Vote for grassroots democracy
a plan for all north carolinians
Economy – What will Greens do to provide jobs with adequate pay and benefits?
I will work to attract to our state companies that offer good wages and benefits, and have a track record or clear intent to treat their employees fairly.
- Greens want to provide people with jobs that pay a living wage and have health insurance, retirement and other benefits.
- To that end, we approve of attracting companies to the state that treat employees with respect and fairness. A Green government would not court companies that have a history of poor employee treatment, including union-busting, wage theft, and a track record of high employee turnover.
- The state must keep an eye on the future as well. No matter the quality of jobs offered, a business which threatens to leave behind costly pollution for future generations to cope with is not one which should be seen as attractive.
I will promote worker cooperatives, which have the potential to make our economy more resilient to downturns and will keep money within local communities and the state.
- Greens support the introduction of businesses run as worker cooperatives.
- Worker cooperatives will reduce wealth inequality, since they are not required to produce dividends for shareholders or support extravagant salaries in executive management.
- Worker cooperatives are more likely to implement humanitarian solutions to economic downturns. For example, rather than using layoffs to reduce costs, they can use reduced hours to keep people employed.
- Worker cooperatives make strong communities. The cooperative is invested in more than its profits since its employees and mangers are also members of the local community. The cooperative is invested in good schools, local medical care, and a clean and healthy environment.
I will promote the creation of a state-owned public bank. We can build an economically stronger state through public banking.
- Private banks do not have a good history of building communities. They earned the nickname “tapeworm” banks many years ago because money deposited in them is removed from the economy and placed into the hands of their corporate officers and investors.
- Private banks have no incentive to lend at reasonable rates, pay reasonable returns on deposits, or view the community they serve as more than a source of profit. The public relations campaigns private banks engage in are an investment in burnishing their image, not in their real commitment to serving the community.
- A public bank would serve all areas of the state, regardless of the stage of economic development.
- Public bank “profits ” would accrue to the state, allowing for an offset to regressive sales and property taxes.
I would encourage North Carolina to implement the ESG standards European companies look for when deciding to open new facilities in the US.
- North Carolina should not resist implementing environmental, social and governance standards (ESGs) that are important to attract companies based in Europe. Resistance to these standards is an automatic disqualifying factor for companies that are required by law to report their progress in these areas when based in the European Union.
Education– what will a Green Governor do to improve education in North Carolina?

────────────────────────────────────────

- **WHAT YOU ARE ASKED TO DO**
Write out the part of the platform between "I will promote the" and "serving the community.", inclusive. The records that follow have no connection to the platform above.

────────────────────────────────────────

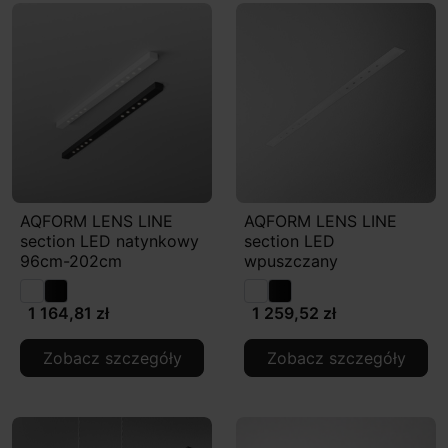
AQFORM LENS LINE
AQFORM LENS LINE
section LED natynkowy
section LED
96cm-202cm
wpuszczany
1 164,81 zł
1 259,52 zł
Zobacz szczegóły
Zobacz szczegóły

────────────────────────────────────────

- **SOLUTION**
I will promote the creation of a state-owned public bank. We can build an economically stronger state through public banking.
- Private banks do not have a good history of building communities. They earned the nickname “tapeworm” banks many years ago because money deposited in them is removed from the economy and placed into the hands of their corporate officers and investors.
- Private banks have no incentive to lend at reasonable rates, pay reasonable returns on deposits, or view the community they serve as more than a source of profit. The public relations campaigns private banks engage in are an investment in burnishing their image, not in their real commitment to serving the community.